WASHINGTON, March 20, 2012 – In
remarks to reporters this morning, API’s President and CEO Jack Gerard announced a new API campaign to clarify the facts about gasoline prices and help bring changes in energy policy that could create jobs and put downward pressure on prices. The campaign features a
new website and includes
new advertising:
“The American people see that supply matters on prices. Sending a clear message to people who buy and sell crude oil that the United States is committed to reasserting itself as one of the world’s major oil producers would put downward pressure on gasoline and other fuel prices.
“We urge the administration to promote more domestic resources of oil and natural gas. Provide more access to ample U.S. supplies. Approve the Keystone XL pipeline. Temper the drive for layer upon layer of new regulations. And abandon proposals to impose on the industry billions of dollars in new taxes that would harm investment in the U.S. and the jobs that go with it.
“Most U.S. resources have been placed off-limits. The U.S. oil and natural gas industry is currently allowed to explore, develop and produce on less than 15 percent of the federal offshore areas. More than 85 percent of those areas are off limits, denying all Americans the benefit of producing those resources … benefits like greater supplies of crude oil and natural gas, job creation and significant returns to our treasury in taxes, rents, royalties and bonus bids.
“With a strong public commitment to more development, with the right pro-development policies,
and with more rapid approvals for new oil and gas projects already in the works, we could create one million additional jobs in as few as seven years and help bring prices down.
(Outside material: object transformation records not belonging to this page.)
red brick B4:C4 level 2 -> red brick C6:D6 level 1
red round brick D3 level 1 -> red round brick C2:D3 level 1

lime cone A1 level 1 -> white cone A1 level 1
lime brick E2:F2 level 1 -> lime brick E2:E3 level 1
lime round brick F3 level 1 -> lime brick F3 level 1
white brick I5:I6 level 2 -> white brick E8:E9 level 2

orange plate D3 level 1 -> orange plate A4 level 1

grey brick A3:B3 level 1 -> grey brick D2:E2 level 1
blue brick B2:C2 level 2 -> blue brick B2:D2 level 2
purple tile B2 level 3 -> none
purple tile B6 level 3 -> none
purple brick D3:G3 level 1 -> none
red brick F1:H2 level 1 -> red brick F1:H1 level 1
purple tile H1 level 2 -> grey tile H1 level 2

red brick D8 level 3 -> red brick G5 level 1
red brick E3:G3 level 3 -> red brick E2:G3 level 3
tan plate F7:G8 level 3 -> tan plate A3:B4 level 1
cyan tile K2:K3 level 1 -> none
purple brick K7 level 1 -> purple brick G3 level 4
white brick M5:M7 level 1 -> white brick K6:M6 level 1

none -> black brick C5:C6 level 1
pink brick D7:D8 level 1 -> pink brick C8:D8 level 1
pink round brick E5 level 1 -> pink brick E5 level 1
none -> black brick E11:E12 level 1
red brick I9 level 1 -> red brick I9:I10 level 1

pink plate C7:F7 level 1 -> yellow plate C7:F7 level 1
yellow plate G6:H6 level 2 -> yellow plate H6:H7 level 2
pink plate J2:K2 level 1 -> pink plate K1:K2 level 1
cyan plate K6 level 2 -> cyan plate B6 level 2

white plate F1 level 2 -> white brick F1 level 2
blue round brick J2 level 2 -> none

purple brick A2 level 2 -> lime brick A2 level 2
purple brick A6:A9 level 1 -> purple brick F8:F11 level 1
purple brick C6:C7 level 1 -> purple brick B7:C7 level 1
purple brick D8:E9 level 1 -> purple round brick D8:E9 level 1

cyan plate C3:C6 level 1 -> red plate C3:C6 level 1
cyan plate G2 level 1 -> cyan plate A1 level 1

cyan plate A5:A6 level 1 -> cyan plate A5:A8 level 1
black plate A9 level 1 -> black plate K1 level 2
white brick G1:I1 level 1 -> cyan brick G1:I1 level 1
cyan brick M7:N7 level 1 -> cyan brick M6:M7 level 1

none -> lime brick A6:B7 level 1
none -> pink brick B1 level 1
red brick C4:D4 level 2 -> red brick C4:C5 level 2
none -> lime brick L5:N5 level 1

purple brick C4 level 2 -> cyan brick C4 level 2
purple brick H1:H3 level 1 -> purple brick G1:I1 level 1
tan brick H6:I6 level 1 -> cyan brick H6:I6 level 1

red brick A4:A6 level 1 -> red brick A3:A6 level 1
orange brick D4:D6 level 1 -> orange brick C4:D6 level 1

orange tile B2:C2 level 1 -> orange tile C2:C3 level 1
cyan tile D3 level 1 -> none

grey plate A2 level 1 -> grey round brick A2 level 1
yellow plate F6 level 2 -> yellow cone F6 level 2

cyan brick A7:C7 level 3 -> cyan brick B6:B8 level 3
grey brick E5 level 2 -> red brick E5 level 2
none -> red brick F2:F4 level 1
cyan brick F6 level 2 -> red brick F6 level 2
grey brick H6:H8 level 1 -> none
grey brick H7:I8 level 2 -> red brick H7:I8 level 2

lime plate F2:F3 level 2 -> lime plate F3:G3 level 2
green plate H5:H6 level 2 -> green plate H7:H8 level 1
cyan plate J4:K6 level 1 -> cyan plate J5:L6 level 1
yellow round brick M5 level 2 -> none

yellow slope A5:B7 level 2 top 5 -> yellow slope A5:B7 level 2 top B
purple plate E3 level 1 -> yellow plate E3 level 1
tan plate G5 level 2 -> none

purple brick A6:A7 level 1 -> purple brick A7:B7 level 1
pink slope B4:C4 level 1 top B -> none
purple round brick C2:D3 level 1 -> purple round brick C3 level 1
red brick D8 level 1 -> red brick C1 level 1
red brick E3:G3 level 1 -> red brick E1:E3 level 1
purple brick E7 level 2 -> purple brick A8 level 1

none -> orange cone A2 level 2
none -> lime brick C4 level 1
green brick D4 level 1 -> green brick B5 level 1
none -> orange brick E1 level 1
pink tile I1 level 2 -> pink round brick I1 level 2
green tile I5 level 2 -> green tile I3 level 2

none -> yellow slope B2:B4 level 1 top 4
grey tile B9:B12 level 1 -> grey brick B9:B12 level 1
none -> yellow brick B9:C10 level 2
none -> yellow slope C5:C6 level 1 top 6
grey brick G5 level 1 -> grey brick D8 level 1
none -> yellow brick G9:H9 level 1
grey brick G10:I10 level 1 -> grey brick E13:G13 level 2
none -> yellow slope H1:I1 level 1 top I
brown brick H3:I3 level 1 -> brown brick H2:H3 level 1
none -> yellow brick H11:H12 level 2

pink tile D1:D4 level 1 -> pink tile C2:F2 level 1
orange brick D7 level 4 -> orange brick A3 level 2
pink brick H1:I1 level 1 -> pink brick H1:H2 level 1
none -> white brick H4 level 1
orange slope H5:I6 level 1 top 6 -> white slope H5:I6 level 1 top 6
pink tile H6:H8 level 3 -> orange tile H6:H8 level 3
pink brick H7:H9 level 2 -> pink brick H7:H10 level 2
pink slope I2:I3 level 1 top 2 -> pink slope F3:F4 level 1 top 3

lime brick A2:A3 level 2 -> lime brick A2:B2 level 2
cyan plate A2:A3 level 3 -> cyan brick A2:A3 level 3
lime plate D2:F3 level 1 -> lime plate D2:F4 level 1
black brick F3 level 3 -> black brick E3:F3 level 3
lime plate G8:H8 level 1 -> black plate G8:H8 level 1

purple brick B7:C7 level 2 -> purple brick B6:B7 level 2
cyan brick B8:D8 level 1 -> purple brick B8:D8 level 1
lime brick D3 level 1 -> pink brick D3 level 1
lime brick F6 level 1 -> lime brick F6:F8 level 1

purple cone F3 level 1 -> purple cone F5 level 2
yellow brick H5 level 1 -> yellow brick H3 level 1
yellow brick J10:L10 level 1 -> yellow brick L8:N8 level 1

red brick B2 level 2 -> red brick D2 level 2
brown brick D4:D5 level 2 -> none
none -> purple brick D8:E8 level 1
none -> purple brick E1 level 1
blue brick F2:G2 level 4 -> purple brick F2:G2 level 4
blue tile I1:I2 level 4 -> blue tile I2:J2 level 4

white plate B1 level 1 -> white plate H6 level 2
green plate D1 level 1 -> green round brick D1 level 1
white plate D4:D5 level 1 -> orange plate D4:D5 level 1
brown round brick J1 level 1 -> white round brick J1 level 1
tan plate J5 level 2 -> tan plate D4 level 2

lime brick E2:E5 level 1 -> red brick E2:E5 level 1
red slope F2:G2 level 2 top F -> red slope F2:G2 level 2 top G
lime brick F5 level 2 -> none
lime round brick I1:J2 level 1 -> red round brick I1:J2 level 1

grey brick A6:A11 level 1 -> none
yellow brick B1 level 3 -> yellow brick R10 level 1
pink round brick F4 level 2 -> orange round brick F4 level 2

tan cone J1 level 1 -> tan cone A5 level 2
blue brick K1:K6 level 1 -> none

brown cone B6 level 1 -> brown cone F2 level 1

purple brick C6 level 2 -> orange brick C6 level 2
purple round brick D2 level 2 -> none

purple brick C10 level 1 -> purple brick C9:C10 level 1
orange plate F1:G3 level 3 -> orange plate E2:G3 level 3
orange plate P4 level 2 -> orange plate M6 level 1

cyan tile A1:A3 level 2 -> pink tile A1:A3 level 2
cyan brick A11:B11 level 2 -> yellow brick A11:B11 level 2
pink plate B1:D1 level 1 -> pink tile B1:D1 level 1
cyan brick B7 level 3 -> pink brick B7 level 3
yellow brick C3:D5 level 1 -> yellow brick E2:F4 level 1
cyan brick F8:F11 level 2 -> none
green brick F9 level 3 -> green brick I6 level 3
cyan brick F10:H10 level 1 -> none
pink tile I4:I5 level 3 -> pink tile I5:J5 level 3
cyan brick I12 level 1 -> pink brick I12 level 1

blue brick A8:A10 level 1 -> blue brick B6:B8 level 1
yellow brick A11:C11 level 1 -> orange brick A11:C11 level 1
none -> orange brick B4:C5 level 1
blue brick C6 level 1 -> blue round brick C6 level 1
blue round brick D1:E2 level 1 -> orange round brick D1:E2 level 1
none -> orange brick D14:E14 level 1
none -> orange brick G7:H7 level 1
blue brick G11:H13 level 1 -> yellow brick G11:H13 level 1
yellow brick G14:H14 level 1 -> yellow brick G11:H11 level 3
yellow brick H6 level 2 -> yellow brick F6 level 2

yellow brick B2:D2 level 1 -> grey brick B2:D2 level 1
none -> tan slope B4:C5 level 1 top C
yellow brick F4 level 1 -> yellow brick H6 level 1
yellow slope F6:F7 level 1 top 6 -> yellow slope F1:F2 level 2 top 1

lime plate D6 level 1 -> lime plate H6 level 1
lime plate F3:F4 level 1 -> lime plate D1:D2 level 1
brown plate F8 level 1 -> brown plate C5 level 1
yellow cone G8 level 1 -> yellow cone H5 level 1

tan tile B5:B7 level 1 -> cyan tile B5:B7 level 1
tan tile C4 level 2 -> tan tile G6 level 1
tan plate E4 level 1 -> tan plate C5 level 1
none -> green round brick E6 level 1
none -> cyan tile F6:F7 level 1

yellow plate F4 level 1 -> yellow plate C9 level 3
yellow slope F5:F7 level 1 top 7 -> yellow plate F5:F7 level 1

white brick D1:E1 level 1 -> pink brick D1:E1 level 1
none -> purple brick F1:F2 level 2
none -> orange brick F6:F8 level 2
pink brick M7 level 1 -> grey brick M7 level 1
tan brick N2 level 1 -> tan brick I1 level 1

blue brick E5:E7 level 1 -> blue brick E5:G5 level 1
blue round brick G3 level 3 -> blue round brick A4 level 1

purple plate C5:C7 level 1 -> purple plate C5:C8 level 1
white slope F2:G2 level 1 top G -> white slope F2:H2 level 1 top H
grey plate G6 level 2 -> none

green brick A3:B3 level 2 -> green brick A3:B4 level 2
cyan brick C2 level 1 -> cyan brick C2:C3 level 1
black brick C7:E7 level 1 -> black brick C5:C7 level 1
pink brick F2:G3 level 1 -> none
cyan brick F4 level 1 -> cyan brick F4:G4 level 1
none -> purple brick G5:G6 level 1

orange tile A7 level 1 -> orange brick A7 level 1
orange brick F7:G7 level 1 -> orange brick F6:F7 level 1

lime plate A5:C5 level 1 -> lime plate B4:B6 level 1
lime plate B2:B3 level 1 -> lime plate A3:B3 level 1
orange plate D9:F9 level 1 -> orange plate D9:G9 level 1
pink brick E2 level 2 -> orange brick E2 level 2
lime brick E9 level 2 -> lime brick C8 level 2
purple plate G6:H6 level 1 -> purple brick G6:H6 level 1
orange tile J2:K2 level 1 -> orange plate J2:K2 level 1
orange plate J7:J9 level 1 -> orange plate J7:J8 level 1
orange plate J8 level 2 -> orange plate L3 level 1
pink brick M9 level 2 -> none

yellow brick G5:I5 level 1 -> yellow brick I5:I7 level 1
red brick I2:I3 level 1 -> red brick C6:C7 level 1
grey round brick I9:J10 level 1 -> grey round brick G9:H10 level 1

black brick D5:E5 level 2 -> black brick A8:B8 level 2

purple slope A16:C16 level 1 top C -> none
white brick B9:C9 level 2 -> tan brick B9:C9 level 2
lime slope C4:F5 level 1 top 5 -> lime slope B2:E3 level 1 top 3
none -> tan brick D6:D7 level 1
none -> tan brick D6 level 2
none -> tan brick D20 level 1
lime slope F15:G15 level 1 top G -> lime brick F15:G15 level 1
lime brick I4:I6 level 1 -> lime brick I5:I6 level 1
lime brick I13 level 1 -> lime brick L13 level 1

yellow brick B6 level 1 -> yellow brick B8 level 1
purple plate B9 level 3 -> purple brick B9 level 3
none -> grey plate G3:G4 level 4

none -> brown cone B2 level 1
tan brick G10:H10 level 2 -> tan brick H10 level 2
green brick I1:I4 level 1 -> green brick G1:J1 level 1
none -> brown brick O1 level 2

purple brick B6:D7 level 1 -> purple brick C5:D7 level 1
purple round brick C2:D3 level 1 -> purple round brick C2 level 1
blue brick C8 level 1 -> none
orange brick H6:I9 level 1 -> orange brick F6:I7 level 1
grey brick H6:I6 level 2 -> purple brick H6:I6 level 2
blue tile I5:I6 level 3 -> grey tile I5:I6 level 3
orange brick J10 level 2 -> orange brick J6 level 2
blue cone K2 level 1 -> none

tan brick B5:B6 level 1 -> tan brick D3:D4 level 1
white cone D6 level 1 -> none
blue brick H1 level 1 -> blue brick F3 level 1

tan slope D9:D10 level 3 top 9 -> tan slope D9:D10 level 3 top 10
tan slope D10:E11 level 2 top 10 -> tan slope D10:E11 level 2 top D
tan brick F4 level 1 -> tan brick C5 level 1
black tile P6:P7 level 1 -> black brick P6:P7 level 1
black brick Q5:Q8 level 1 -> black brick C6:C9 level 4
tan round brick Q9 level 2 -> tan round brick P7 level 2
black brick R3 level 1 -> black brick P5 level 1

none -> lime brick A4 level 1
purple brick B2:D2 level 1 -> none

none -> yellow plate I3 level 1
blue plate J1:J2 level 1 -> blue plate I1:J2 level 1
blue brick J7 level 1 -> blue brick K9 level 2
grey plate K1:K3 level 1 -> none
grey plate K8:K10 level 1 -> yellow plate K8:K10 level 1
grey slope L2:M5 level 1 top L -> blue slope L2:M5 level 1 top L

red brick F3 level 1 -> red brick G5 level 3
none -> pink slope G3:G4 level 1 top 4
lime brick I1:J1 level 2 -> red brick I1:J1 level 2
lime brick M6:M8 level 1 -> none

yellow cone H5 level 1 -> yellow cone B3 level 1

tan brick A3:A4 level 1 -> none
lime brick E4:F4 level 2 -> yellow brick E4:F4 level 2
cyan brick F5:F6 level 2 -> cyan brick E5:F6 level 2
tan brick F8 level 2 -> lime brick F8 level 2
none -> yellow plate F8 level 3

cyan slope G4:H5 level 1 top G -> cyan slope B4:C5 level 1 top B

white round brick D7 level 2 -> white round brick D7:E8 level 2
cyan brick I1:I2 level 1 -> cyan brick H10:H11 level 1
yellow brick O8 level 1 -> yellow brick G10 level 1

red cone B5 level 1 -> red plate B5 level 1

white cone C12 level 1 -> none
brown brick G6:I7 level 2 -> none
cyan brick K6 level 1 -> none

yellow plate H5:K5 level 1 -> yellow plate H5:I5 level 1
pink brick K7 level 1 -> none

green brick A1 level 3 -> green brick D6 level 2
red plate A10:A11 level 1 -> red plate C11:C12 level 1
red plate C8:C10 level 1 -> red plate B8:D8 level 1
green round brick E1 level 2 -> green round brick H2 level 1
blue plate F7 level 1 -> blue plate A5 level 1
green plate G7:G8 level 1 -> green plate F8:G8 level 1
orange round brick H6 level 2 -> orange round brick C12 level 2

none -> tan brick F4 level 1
We have the resources, the human capital, the technology, and the willingness to invest to make this level of development happen.”
API represents more than 500 oil and natural gas companies, leaders of a technology-driven industry that supplies most of America’s energy, supports 9.2 million U.S. jobs and 7.7 percent of the U.S. economy, delivers more than $86 million a day in revenue to our government, and, since 2000, has invested more than $2 trillion in U.S. capital projects to advance all forms of energy, including alternatives.